_To do_.
Copy the classification lines of every entry below word for word, and omit the pictures from your answer.

_Data excerpts_.
-*-*-

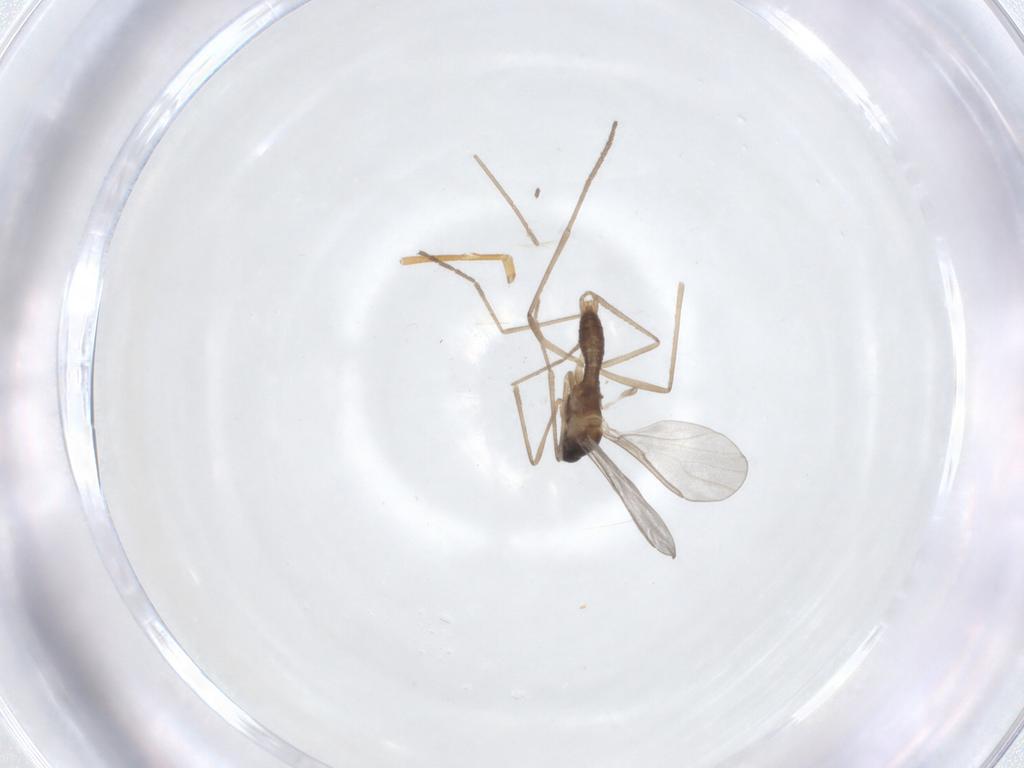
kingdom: Animalia
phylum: Arthropoda
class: Insecta
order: Diptera
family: Cecidomyiidae
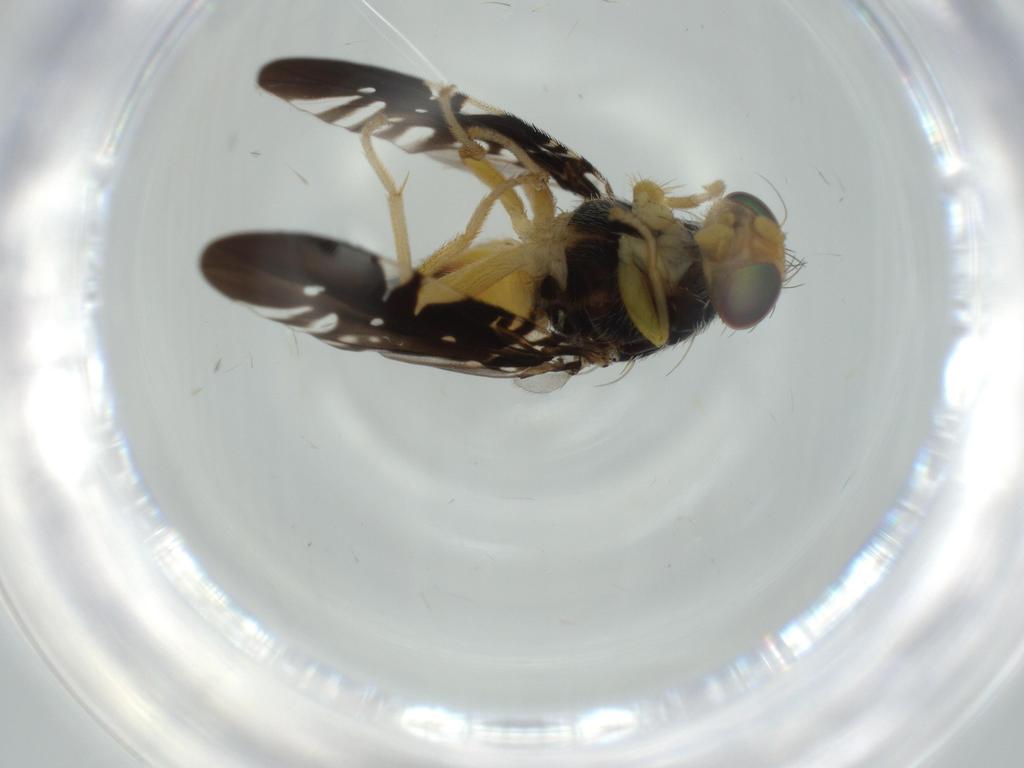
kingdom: Animalia
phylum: Arthropoda
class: Insecta
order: Diptera
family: Tephritidae
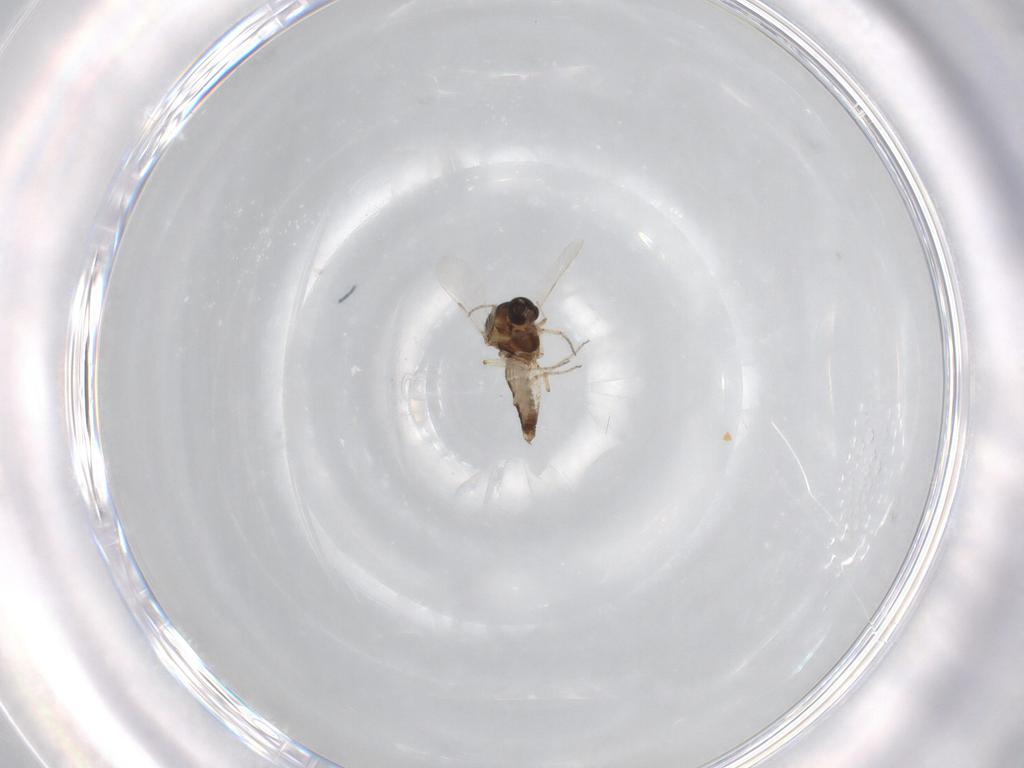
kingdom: Animalia
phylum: Arthropoda
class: Insecta
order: Diptera
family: Ceratopogonidae
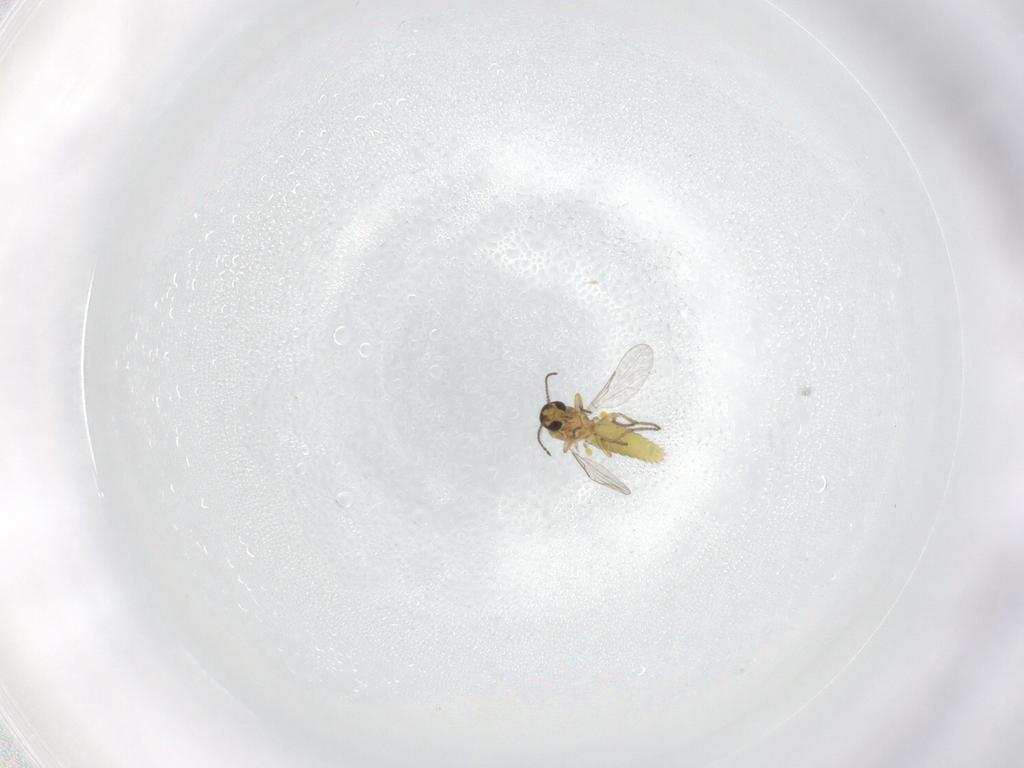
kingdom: Animalia
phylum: Arthropoda
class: Insecta
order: Diptera
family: Ceratopogonidae
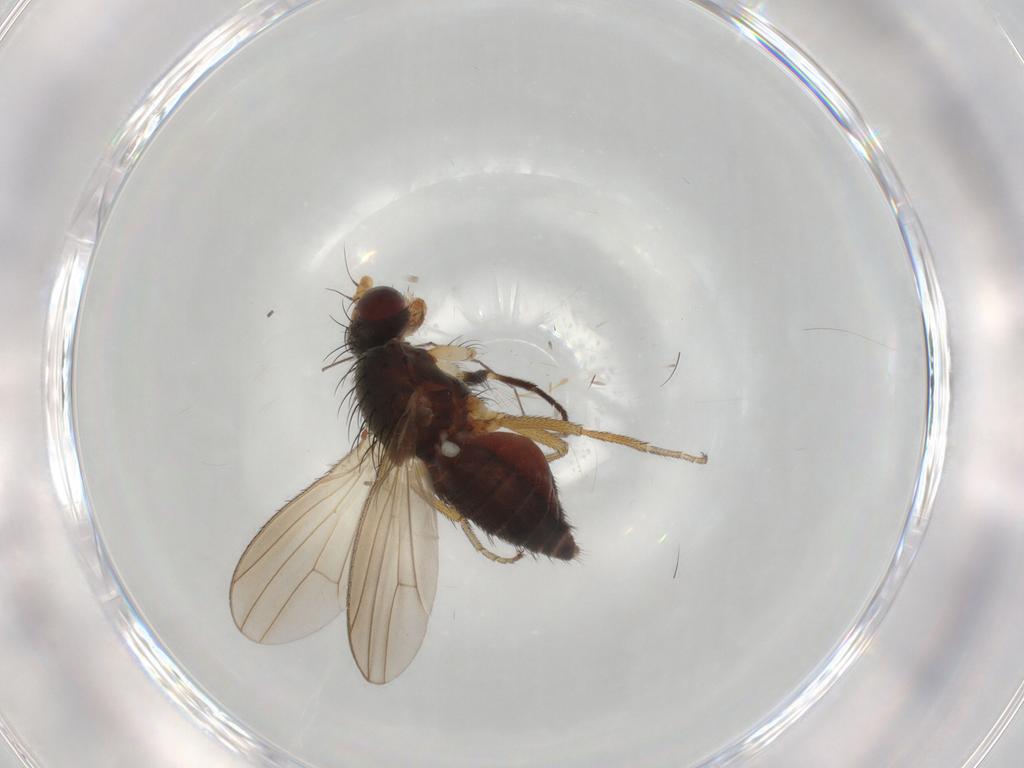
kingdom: Animalia
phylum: Arthropoda
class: Insecta
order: Diptera
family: Heleomyzidae
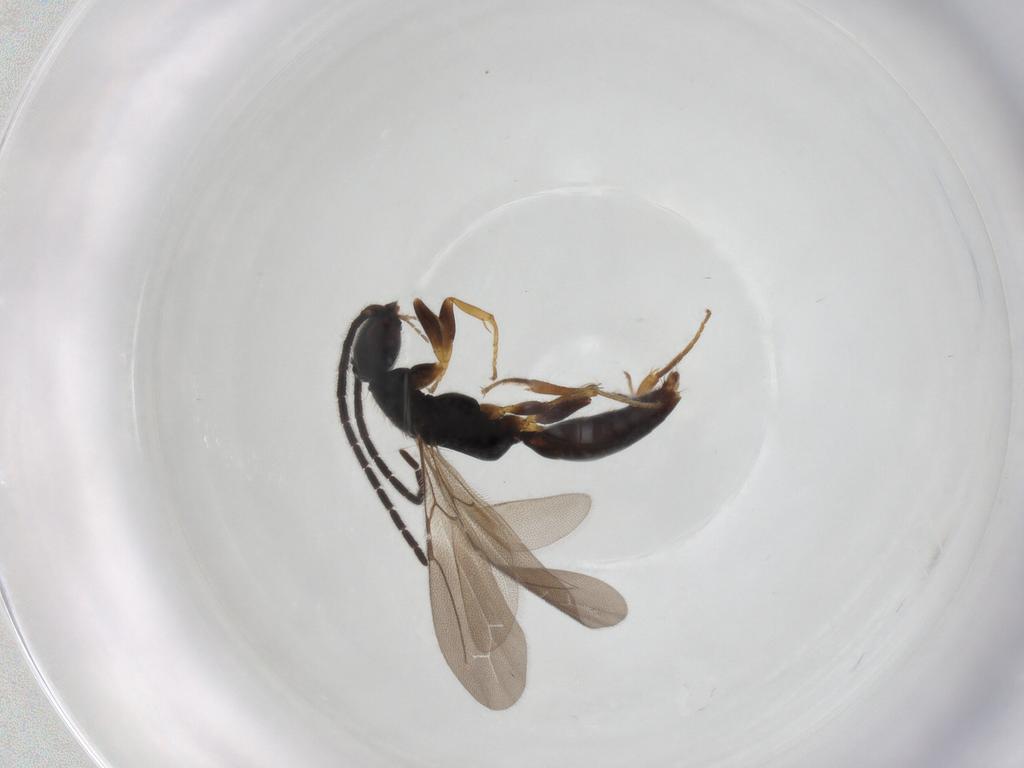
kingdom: Animalia
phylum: Arthropoda
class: Insecta
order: Hymenoptera
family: Bethylidae
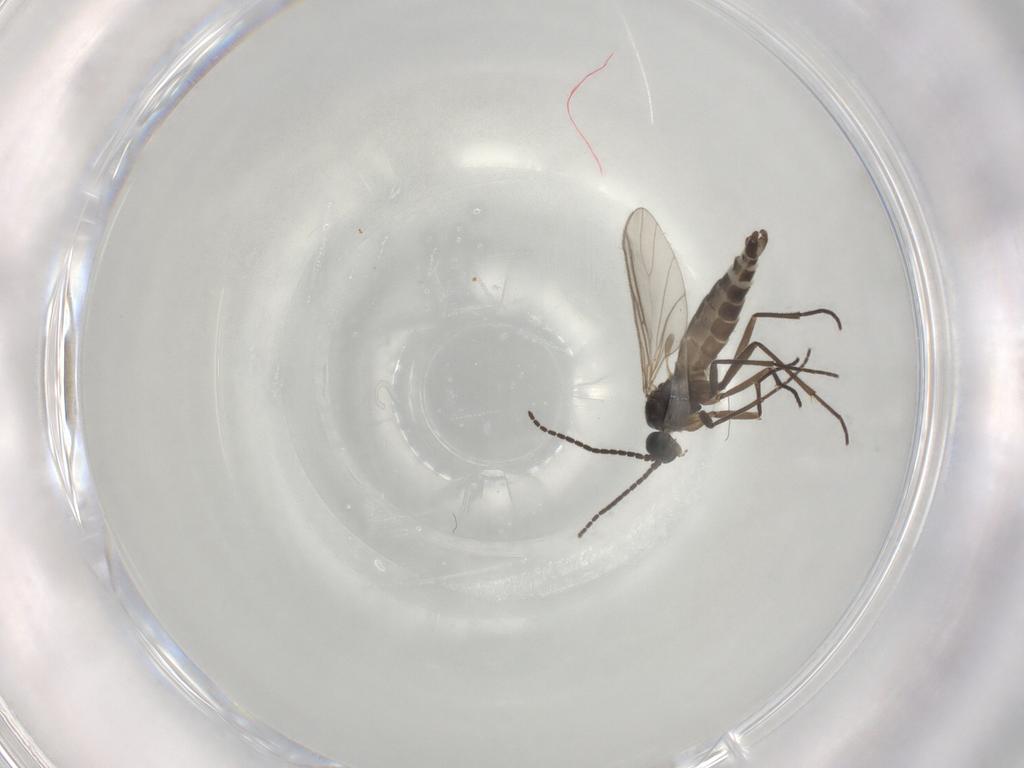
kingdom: Animalia
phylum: Arthropoda
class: Insecta
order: Diptera
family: Sciaridae
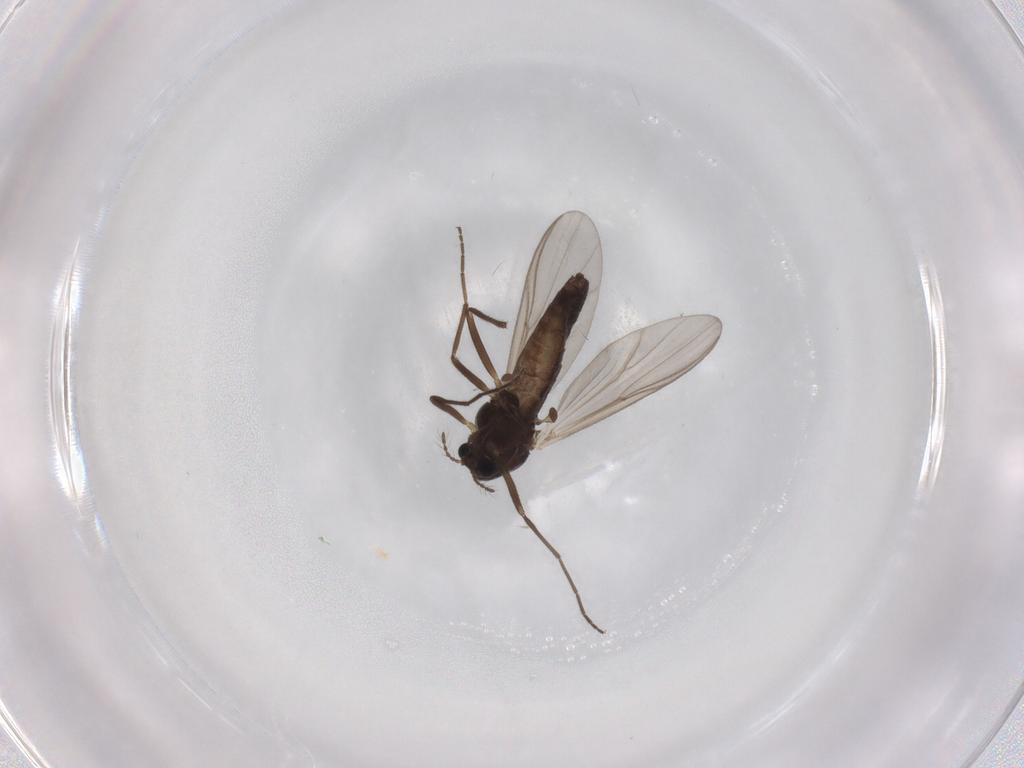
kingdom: Animalia
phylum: Arthropoda
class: Insecta
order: Diptera
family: Chironomidae
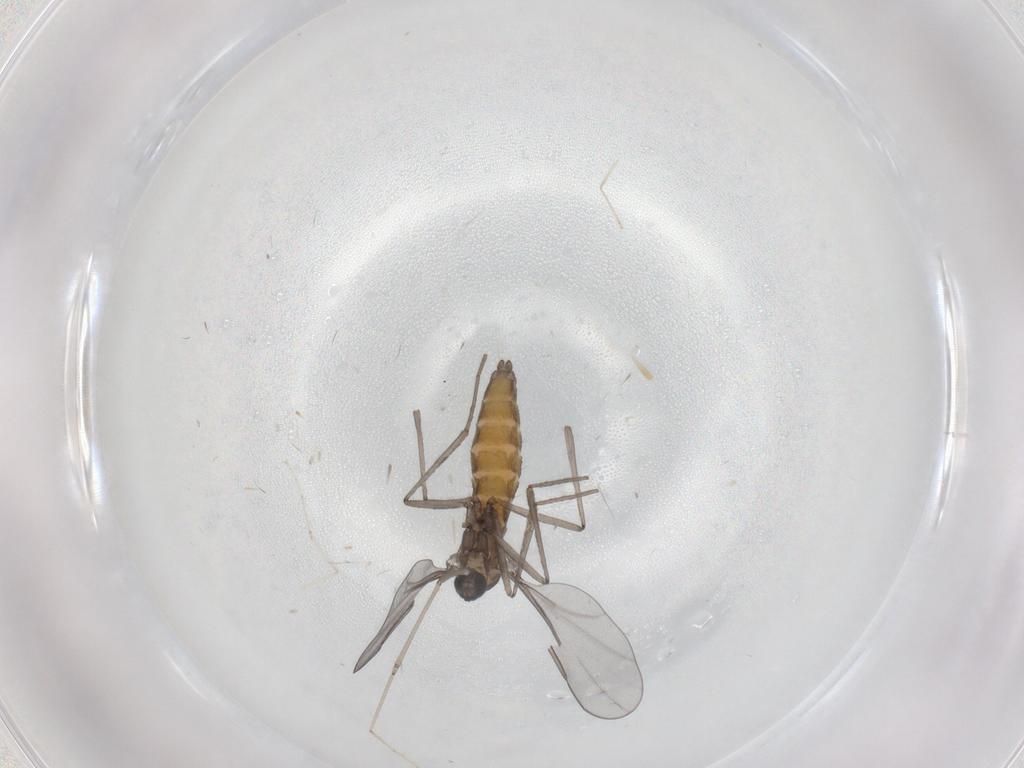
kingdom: Animalia
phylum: Arthropoda
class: Insecta
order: Diptera
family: Cecidomyiidae
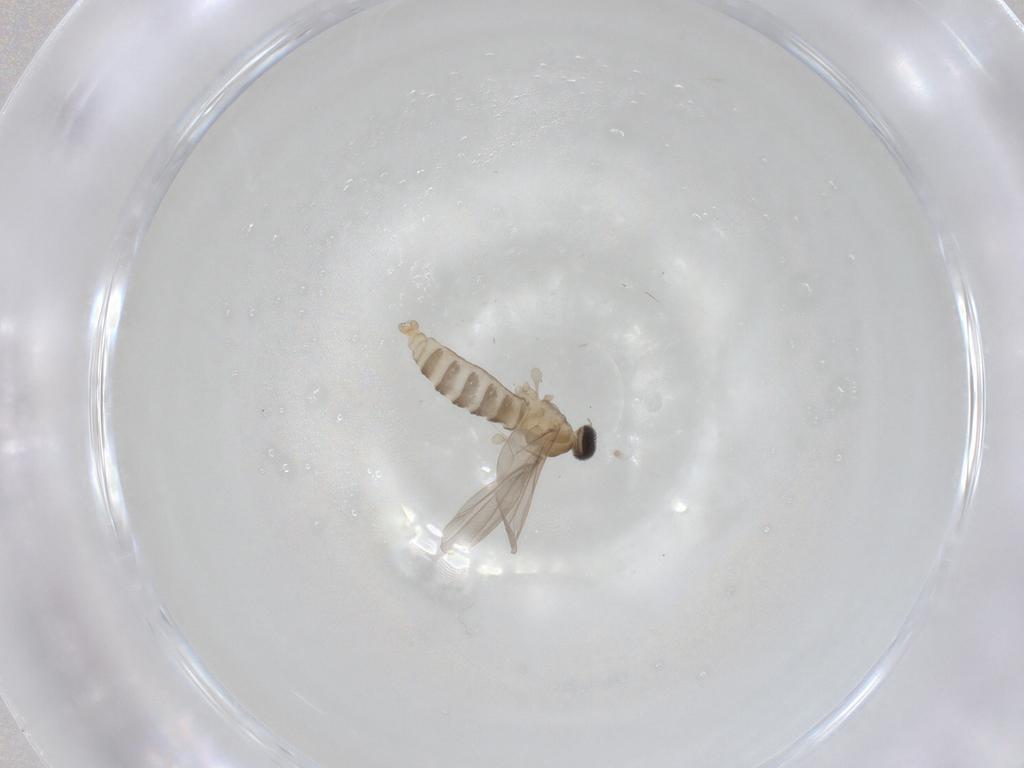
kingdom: Animalia
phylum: Arthropoda
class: Insecta
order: Diptera
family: Cecidomyiidae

-*-*-

_Answer for this exercise_.
kingdom: Animalia
phylum: Arthropoda
class: Insecta
order: Diptera
family: Cecidomyiidae
kingdom: Animalia
phylum: Arthropoda
class: Insecta
order: Diptera
family: Tephritidae
kingdom: Animalia
phylum: Arthropoda
class: Insecta
order: Diptera
family: Ceratopogonidae
kingdom: Animalia
phylum: Arthropoda
class: Insecta
order: Diptera
family: Ceratopogonidae
kingdom: Animalia
phylum: Arthropoda
class: Insecta
order: Diptera
family: Heleomyzidae
kingdom: Animalia
phylum: Arthropoda
class: Insecta
order: Hymenoptera
family: Bethylidae
kingdom: Animalia
phylum: Arthropoda
class: Insecta
order: Diptera
family: Sciaridae
kingdom: Animalia
phylum: Arthropoda
class: Insecta
order: Diptera
family: Chironomidae
kingdom: Animalia
phylum: Arthropoda
class: Insecta
order: Diptera
family: Cecidomyiidae
kingdom: Animalia
phylum: Arthropoda
class: Insecta
order: Diptera
family: Cecidomyiidae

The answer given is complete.